Required work. Could you retype exactly the lines below between the one holding "Équipements de sécurité" and the one holding "wir Cookies ein.", inclusive, leaving out any pictures?

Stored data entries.
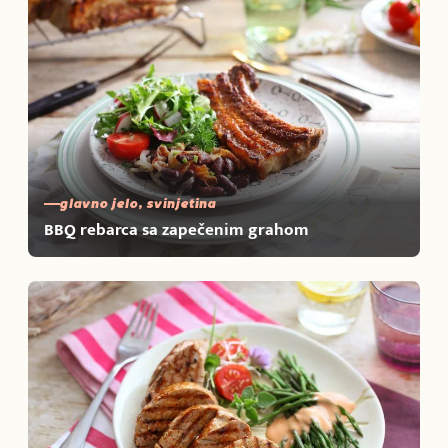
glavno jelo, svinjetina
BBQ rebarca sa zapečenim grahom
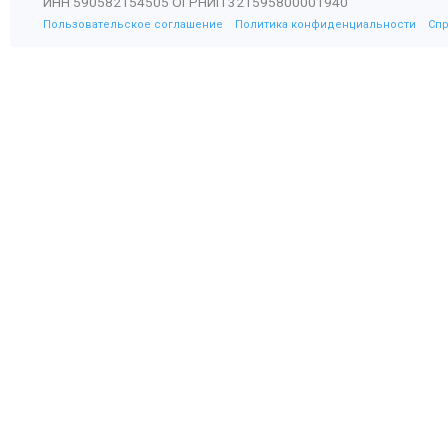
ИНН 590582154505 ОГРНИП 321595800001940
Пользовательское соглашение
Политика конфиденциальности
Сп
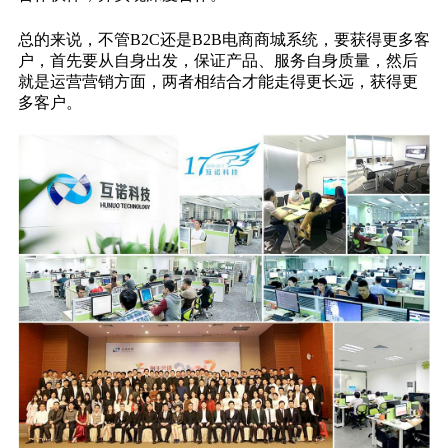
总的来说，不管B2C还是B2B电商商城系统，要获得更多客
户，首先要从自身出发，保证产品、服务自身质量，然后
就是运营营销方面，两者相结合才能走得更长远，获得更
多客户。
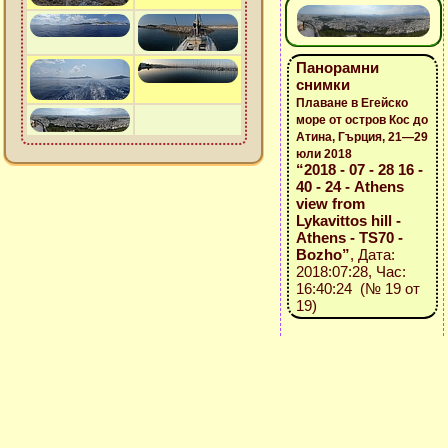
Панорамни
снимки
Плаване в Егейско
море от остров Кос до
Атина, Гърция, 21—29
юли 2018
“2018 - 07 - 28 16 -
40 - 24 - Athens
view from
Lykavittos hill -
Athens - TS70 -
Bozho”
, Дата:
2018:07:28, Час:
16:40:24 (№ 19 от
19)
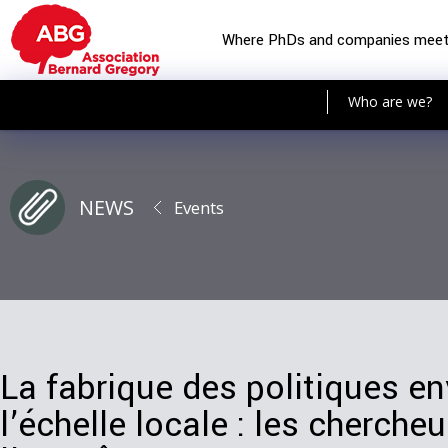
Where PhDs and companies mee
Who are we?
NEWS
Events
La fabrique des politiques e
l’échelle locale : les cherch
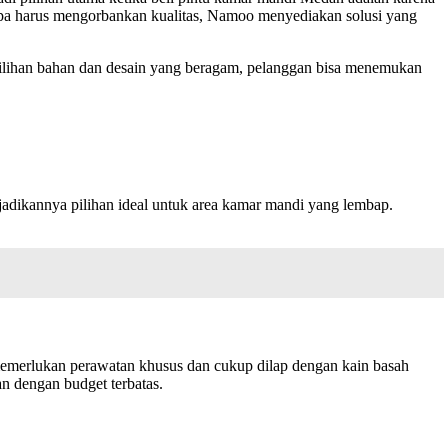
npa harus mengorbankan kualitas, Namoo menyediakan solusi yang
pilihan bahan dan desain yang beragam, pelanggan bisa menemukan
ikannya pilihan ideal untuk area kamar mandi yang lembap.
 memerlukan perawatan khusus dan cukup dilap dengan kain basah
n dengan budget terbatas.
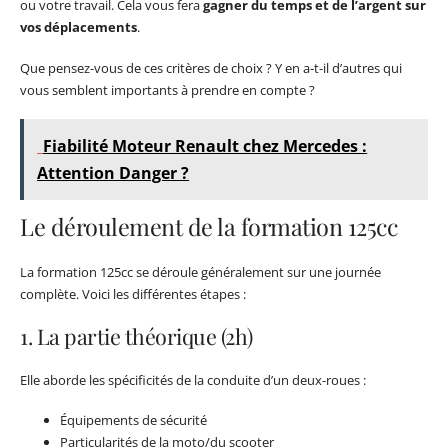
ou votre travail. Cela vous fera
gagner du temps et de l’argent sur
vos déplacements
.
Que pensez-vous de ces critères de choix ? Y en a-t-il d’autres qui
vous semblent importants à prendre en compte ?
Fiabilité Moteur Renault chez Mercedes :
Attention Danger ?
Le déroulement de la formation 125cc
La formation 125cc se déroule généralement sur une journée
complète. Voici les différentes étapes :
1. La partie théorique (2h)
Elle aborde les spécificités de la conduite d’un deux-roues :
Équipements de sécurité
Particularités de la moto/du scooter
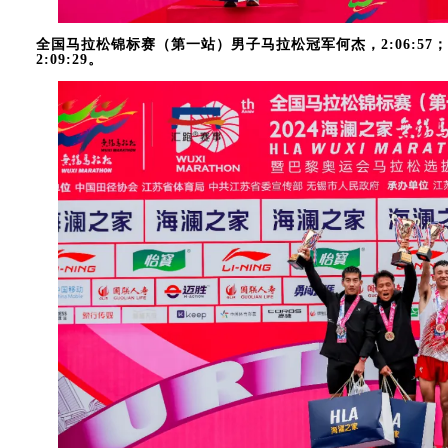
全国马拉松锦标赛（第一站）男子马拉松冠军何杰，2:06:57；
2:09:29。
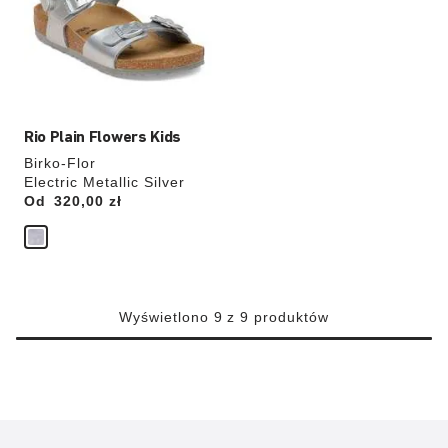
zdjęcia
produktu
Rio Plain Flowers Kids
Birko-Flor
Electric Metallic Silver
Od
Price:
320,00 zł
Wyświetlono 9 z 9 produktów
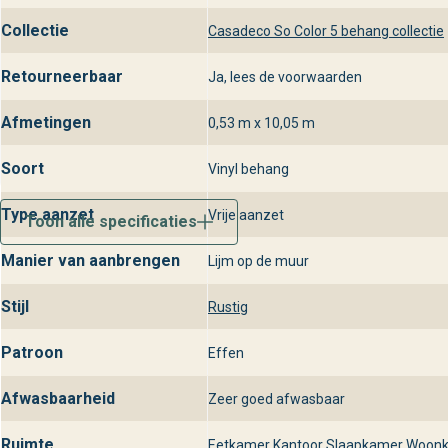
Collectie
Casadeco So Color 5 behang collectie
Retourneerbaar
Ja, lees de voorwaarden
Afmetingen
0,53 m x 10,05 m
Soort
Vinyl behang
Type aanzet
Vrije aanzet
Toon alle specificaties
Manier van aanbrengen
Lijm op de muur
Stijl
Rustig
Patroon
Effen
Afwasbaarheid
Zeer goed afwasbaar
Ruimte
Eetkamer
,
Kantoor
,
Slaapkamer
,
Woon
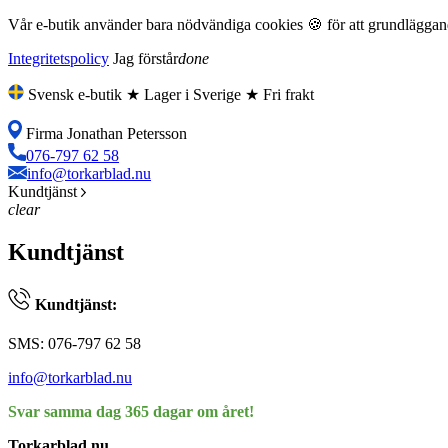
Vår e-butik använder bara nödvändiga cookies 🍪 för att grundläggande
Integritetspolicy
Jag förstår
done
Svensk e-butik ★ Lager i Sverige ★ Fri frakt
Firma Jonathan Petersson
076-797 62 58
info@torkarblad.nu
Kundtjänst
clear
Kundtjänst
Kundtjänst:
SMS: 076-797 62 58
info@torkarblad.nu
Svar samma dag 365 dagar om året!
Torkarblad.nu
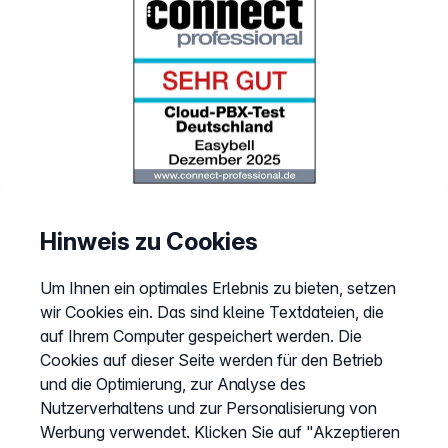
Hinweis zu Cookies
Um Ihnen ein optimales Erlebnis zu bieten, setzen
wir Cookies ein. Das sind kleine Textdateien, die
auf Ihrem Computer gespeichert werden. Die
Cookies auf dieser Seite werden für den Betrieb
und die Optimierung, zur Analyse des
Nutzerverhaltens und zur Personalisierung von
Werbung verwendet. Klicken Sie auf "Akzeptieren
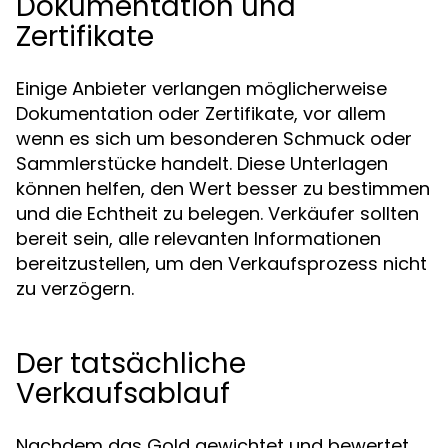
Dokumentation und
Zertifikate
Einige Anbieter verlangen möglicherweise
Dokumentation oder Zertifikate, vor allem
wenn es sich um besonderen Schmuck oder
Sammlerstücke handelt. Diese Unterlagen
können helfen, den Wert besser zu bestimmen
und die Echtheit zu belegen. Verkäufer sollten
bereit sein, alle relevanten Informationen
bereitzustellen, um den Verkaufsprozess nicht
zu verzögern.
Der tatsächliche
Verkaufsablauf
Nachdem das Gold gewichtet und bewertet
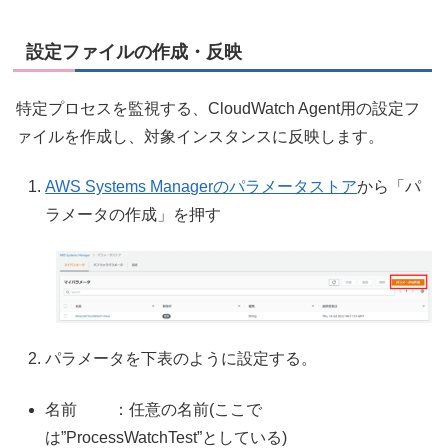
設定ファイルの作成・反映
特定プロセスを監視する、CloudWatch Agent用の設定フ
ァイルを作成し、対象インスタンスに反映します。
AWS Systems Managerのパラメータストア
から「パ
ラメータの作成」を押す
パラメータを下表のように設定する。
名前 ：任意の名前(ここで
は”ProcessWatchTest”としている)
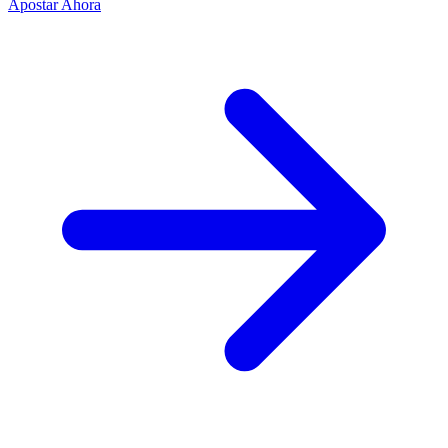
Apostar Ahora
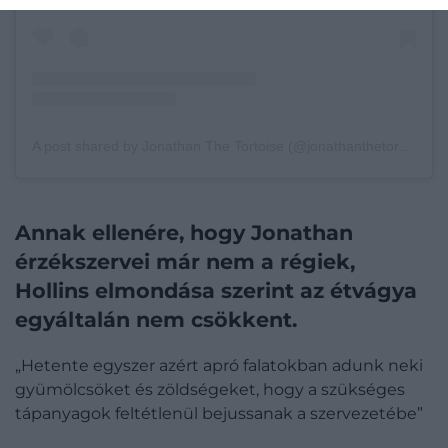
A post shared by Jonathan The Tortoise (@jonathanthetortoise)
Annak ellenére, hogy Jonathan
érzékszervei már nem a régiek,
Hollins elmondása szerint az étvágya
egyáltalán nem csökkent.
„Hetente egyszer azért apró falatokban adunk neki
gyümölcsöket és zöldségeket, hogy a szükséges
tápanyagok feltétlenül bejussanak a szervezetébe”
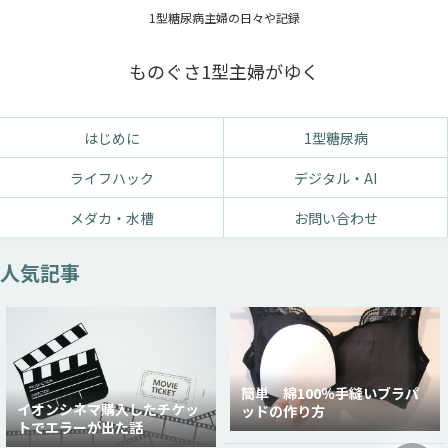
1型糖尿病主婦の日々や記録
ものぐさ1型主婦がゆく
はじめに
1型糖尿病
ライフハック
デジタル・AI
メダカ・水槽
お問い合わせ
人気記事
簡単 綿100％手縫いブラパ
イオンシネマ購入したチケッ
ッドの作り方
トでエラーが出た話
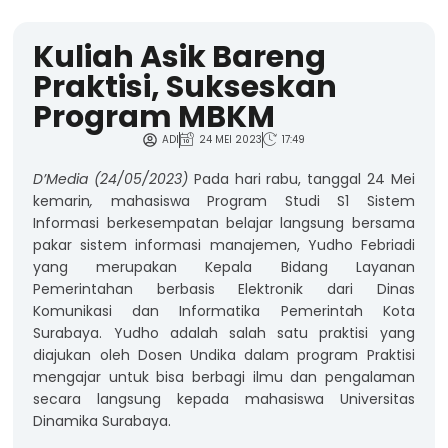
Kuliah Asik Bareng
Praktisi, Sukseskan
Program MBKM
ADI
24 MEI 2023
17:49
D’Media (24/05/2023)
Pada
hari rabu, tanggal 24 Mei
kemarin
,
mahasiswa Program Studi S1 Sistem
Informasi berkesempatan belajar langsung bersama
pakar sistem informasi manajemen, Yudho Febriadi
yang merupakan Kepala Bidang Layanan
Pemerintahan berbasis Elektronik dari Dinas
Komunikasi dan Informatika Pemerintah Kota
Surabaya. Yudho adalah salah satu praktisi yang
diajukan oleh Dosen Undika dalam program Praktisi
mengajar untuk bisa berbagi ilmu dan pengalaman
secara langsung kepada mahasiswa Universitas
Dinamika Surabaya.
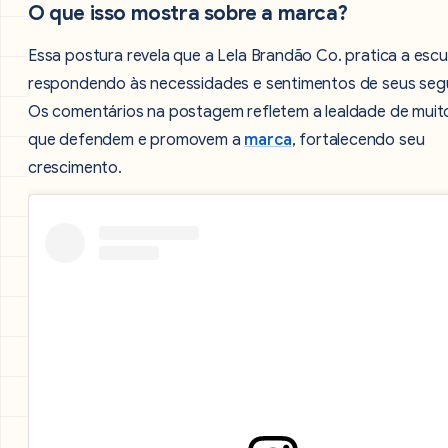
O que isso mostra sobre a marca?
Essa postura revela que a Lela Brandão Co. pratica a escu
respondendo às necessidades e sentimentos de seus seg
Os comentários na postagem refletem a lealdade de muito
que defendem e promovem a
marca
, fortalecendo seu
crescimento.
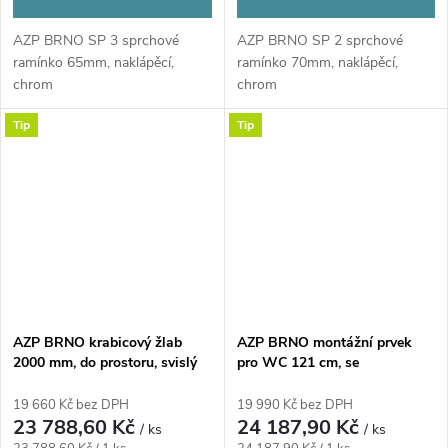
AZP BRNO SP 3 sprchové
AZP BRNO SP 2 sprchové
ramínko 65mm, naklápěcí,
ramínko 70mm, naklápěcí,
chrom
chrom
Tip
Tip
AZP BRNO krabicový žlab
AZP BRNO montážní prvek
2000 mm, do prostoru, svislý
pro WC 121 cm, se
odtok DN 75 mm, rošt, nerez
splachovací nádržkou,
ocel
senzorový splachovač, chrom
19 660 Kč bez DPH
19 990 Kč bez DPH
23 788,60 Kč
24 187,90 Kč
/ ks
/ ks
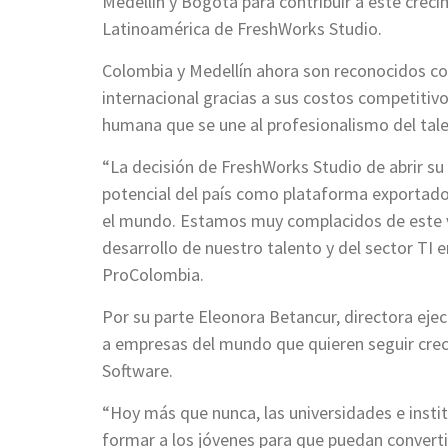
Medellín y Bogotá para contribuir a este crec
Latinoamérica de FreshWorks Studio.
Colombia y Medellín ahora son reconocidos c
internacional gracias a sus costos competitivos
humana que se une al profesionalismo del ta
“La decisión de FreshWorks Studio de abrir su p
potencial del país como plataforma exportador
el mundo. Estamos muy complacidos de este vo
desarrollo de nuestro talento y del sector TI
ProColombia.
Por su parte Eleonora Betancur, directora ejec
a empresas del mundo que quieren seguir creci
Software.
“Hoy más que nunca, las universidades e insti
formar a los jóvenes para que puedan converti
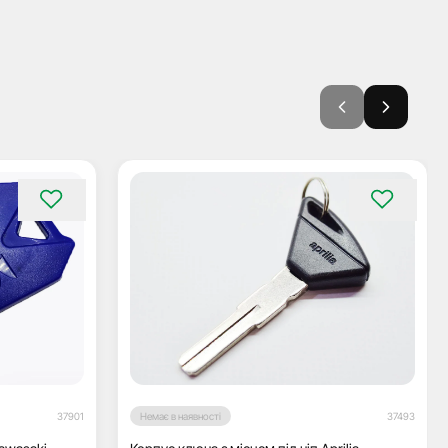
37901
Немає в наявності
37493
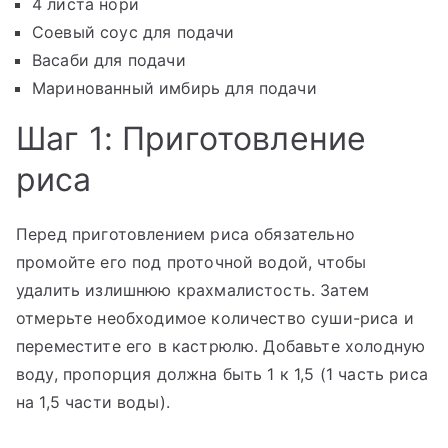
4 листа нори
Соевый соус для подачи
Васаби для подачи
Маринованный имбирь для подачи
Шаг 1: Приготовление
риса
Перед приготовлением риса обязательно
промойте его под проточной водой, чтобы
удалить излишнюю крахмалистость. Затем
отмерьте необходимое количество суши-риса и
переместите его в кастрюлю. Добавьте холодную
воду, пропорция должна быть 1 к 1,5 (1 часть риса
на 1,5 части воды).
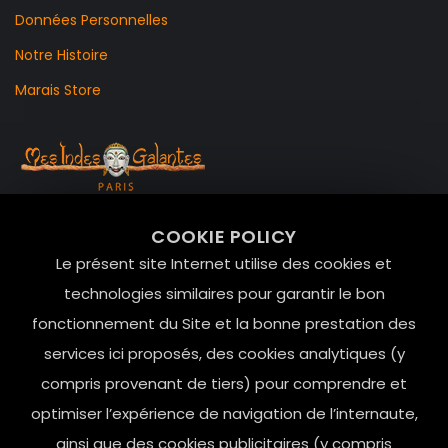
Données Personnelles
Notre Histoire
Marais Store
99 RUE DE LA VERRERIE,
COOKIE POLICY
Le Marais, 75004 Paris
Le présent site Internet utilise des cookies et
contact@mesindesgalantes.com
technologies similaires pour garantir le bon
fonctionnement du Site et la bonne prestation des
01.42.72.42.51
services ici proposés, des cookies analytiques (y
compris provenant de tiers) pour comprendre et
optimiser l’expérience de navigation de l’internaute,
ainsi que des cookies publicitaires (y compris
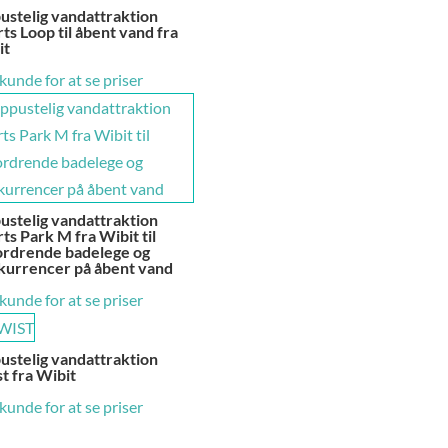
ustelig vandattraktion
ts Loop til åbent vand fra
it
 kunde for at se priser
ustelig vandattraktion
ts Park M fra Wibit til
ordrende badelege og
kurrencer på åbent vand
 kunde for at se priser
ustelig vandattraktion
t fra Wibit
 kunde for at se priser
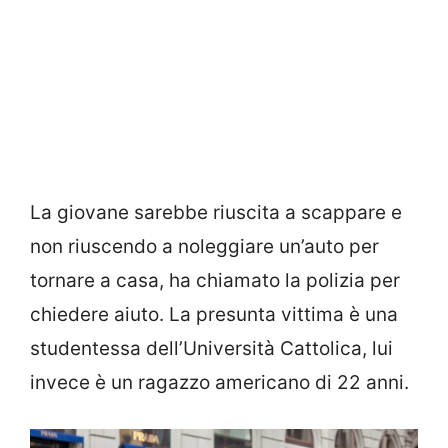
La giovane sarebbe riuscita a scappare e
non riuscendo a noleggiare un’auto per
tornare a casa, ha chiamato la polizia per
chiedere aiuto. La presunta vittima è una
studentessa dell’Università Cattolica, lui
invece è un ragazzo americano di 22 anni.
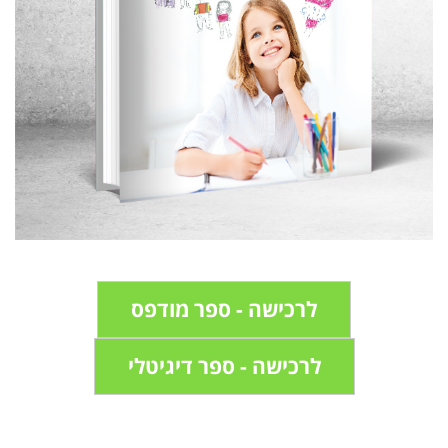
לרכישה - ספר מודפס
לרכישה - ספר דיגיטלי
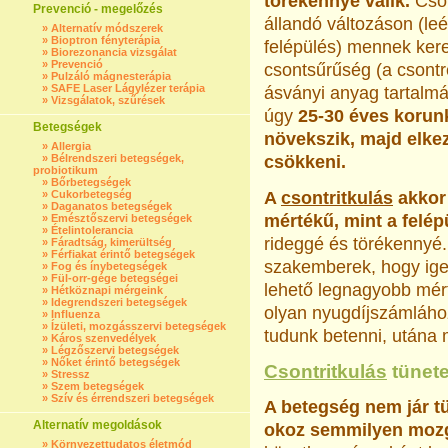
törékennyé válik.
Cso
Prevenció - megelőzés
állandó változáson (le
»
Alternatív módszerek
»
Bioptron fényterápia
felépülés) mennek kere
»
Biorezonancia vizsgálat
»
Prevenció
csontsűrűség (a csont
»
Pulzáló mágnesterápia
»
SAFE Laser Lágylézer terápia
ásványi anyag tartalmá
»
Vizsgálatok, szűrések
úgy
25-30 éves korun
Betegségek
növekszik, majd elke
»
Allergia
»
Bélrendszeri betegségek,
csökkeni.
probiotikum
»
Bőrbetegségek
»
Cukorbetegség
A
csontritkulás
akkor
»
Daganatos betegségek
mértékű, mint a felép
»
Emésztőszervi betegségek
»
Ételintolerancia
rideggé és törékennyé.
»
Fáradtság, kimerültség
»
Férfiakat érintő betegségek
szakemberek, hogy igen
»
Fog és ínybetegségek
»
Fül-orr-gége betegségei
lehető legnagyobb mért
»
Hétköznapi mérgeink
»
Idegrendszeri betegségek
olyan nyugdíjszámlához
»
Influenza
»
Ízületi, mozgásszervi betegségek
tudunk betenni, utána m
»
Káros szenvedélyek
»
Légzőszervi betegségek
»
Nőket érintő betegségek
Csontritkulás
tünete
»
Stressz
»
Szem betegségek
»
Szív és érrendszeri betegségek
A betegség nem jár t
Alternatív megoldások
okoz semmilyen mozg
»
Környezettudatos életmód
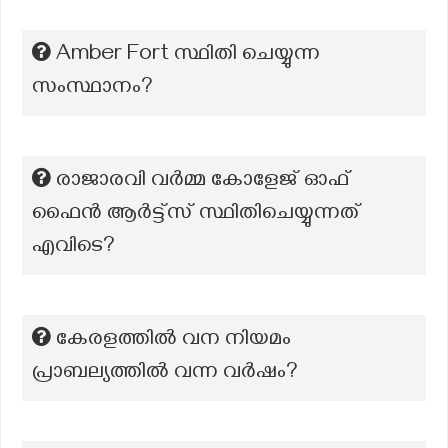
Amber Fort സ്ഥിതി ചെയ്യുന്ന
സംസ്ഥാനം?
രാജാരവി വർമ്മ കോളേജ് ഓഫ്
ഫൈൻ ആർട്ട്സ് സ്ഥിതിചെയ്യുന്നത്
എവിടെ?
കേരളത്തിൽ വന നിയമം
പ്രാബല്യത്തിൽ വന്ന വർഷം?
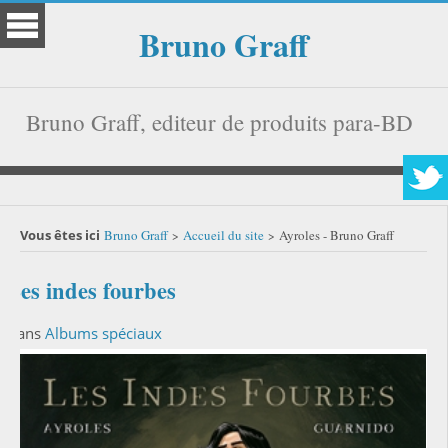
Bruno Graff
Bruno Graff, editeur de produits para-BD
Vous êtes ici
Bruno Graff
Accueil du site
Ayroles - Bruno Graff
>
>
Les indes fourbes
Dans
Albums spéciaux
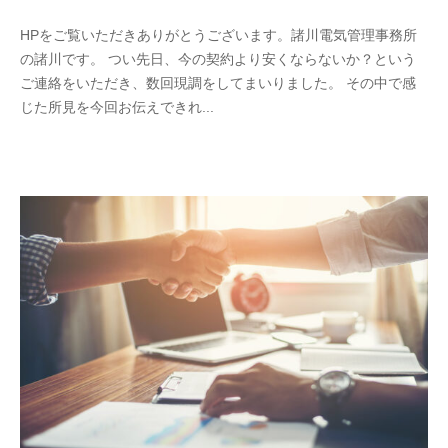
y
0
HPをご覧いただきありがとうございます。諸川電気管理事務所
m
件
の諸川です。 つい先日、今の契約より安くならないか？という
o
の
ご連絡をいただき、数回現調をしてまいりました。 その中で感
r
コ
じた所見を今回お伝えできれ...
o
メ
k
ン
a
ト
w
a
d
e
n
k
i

Solution.
Équipements de sécurité
Particularités de la moto/du scooter
全国马拉松锦标赛（第一站）男子马拉松冠军何杰，2:06:57；
2:09:29。
zdjęcia
produktu
Rio Plain Flowers Kids
Birko-Flor
Electric Metallic Silver
Od
Price:
320,00 zł
Wyświetlono 9 z 9 produktów
Collectie
Casadeco So Color 5 behang collectie
Retourneerbaar
Ja, lees de voorwaarden
Afmetingen
0,53 m x 10,05 m
Soort
Vinyl behang
Type aanzet
Vrije aanzet
Toon alle specificaties
Manier van aanbrengen
Lijm op de muur
Stijl
Rustig
Patroon
Effen
Afwasbaarheid
Zeer goed afwasbaar
Ruimte
Eetkamer
,
Kantoor
,
Slaapkamer
,
Woon
Vår e-butik använder bara nödvändiga cookies 🍪 för att grundläggande
Integritetspolicy
Jag förstår
done
Svensk e-butik ★ Lager i Sverige ★ Fri frakt
Firma Jonathan Petersson
076-797 62 58
info@torkarblad.nu
Kundtjänst
clear
Kundtjänst
Kundtjänst:
SMS: 076-797 62 58
info@torkarblad.nu
Svar samma dag 365 dagar om året!
Torkarblad.nu
Hinweis zu Cookies
Um Ihnen ein optimales Erlebnis zu bieten, setzen
wir Cookies ein. Das sind kleine Textdateien, die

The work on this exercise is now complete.